_WORK TO COMPLETE_:
1 - In the blog text, how often does the writer clean the old trackball?
2 - Resume the blog text after its final line, keeping the writer's voice.

───── DOCUMENT TEXT ─────

I suppose I should be grateful I have muses. I've never had writer's block (she says, knocking frantically on wood), although I've often had to do one kind of work when my muses were screaming at me to do another. I won't say writing I do under muse-protest actually sucks, but it's never my best.

No, the best I can manage is hoping the appropriate muses will come out when I need them, and that one day they'll learn to understand that the cryptic numerical figures on that spreadsheet indicate the need to reliably produce the type of writing for which I get paid.

Hint, hint, girls.

12 October 2006

Because I'm Not So Bright...

Oldtrackball... at least about technical things, can you tell me: For the last couple of years I've been blissfully happy using a Logitech Trackman Trackball, with a cord.

You can open it up and clean out the contacts, enabling the "marble" trackball to spin freely.

I clean them, oh, once a week.

NewtrackballThe trackball has finally stopped working well and I got a new one. The same basic model, but "updated," so that now you cannot open it up.

I'm assuming there's a good reason for this, as I see NONE of the new models of "trackball" style mouse-alternatives can be opened for cleaning. I just can't think of what it is. How am I supposed to clean it? Is there a secret? Because the way things are now, this thing is going to have a lifespan of one week, and I'm going to guess since I haven't heard a hue and cry across the Internets about this, I'm missing something.

What is it?

Lassie, get help, Christie's in the well.

12 September 2006

The Interview Hate Revisited

There may be something to be said for "Just do it" as a motto after all.

───── RECORDED INFORMATION ─────

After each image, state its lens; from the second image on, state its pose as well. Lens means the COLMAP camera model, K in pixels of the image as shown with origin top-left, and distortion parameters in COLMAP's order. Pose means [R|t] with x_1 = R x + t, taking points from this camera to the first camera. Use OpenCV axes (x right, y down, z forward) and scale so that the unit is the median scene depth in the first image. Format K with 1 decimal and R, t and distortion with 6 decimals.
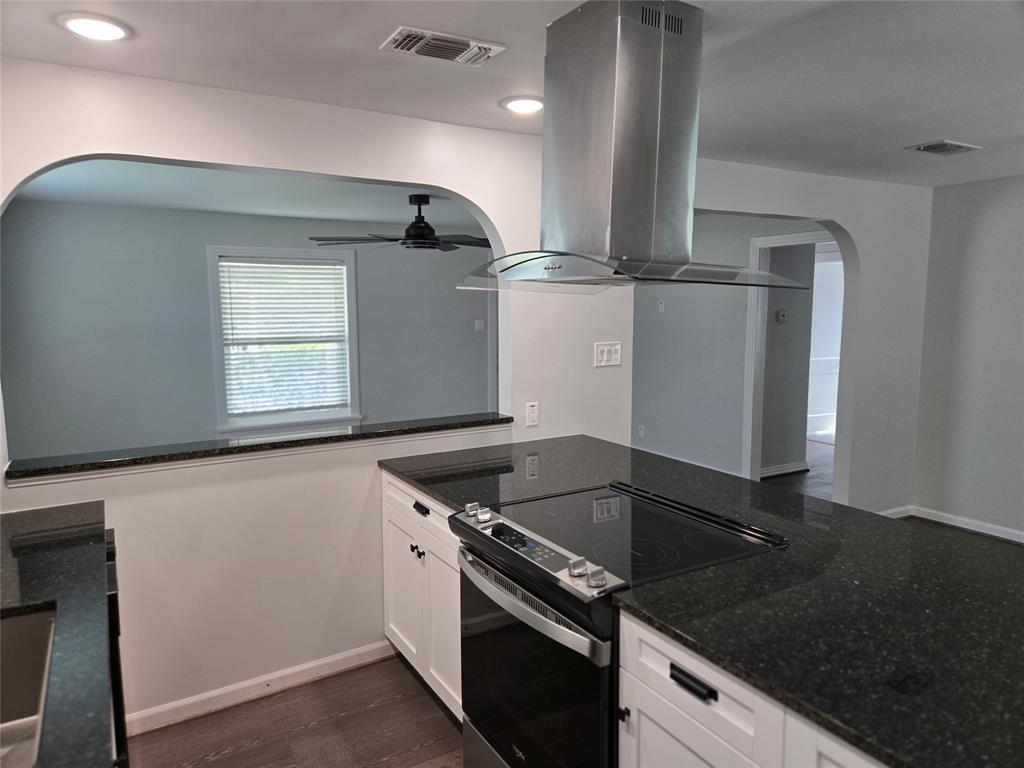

─────

_RESPONSES TO THE EXERCISE_:
1 - About once a week.

2 -
I blogged earlier about hating to do interviews, or not hating actual interviews, just hating the lead-up, and particularly hating cold calls. I noticed when I was doing several interviews, with lots of cold calls and a few hot calls (aren't I extremely witty?), for my story on Gale Harold, though, that my anxiety level had lessened considerably.

And today when my editor asked me to do a last minute interview, I felt nothing, not even the least little fluttering in my stomach.

Is it possible I have, at last, grown up? And why is talking to television PR hacks less nerve-wracking than talking to veterinarians, dog trainers, or pet book authors?

And for those of you who are breathlessly waiting for the tiniest morsel of news about my private life, OMG, I'm moving on the 27th! Unless something completely unforseen happens, me and the dogs will be in our new San Francisco home, literally one house away from Sigmund Stern Grove, in 15 days. I'm anxious, happy, filled with worry, excited, and other contradictory and adrenalinized adjectives.

This self-indulgent blog post was brought to you by Gina Spadafori, who sniffed disapprovingly at me for not blogging daily and suggested that linking to articles I've written elsewhere is not REALLY blogging.

07 September 2006

It's an Undeniable Fact....

That there should be a period placed at the end of a sentence.

That is all.

Signed,

A frustrated editor who wonders what this world is coming to when people submit work without even checking to make sure their sentences have periods at the ends of them and oh I don't know, RUNNING SPELL CHECK?

17 August 2006

Just Blog

"You need to blog EVERY DAY."

This is the type of thing I heard from serious blogging types at BlogHer, and that my friends say to me on the phone and in email, imploring me for, I guess, something to read.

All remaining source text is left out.